● **PROBLEM TO SOLVE**
Beneath this instruction is a listing. Transcribe from it only the stretch from the line with "Lymph nodes positive" through the line with "127, 135, 184]", both end lines included, exactly as written.

● **DATA PROVIDED**
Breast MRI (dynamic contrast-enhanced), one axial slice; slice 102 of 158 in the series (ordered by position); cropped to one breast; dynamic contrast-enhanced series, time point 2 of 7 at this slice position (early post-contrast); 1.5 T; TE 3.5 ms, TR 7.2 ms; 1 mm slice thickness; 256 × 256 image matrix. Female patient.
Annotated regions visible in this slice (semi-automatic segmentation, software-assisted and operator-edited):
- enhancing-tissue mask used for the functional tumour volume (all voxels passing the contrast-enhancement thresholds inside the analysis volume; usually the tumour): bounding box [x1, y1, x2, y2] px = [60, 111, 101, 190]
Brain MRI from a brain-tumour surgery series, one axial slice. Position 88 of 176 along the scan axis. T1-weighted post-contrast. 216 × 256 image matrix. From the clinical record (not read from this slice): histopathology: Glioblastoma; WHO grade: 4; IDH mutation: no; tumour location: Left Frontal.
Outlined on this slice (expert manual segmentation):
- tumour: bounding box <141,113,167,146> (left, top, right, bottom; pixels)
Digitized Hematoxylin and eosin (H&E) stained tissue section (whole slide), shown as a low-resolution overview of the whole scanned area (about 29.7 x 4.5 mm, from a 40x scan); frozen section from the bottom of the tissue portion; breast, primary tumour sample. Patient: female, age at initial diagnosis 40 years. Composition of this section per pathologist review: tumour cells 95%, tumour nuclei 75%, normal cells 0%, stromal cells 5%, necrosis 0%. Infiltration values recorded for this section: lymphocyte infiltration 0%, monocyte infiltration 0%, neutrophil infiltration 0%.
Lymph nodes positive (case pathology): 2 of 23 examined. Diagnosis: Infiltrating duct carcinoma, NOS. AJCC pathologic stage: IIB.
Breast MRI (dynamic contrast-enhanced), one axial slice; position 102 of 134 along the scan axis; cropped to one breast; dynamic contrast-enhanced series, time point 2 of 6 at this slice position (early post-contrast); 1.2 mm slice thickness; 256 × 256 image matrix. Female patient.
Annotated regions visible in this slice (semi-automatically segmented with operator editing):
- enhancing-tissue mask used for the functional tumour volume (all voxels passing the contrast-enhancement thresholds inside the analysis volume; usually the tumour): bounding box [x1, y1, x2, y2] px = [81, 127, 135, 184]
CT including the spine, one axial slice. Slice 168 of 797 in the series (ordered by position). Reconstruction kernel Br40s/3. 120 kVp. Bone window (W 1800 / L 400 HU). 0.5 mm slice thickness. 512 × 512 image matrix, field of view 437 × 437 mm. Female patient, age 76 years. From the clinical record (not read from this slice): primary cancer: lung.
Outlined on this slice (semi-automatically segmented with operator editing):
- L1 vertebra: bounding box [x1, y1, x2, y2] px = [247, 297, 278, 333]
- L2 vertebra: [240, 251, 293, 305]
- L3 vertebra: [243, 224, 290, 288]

● **RESPONSE FOR THIS EXERCISE**
Lymph nodes positive (case pathology): 2 of 23 examined. Diagnosis: Infiltrating duct carcinoma, NOS. AJCC pathologic stage: IIB.
Breast MRI (dynamic contrast-enhanced), one axial slice; position 102 of 134 along the scan axis; cropped to one breast; dynamic contrast-enhanced series, time point 2 of 6 at this slice position (early post-contrast); 1.2 mm slice thickness; 256 × 256 image matrix. Female patient.
Annotated regions visible in this slice (semi-automatically segmented with operator editing):
- enhancing-tissue mask used for the functional tumour volume (all voxels passing the contrast-enhancement thresholds inside the analysis volume; usually the tumour): bounding box [x1, y1, x2, y2] px = [81, 127, 135, 184]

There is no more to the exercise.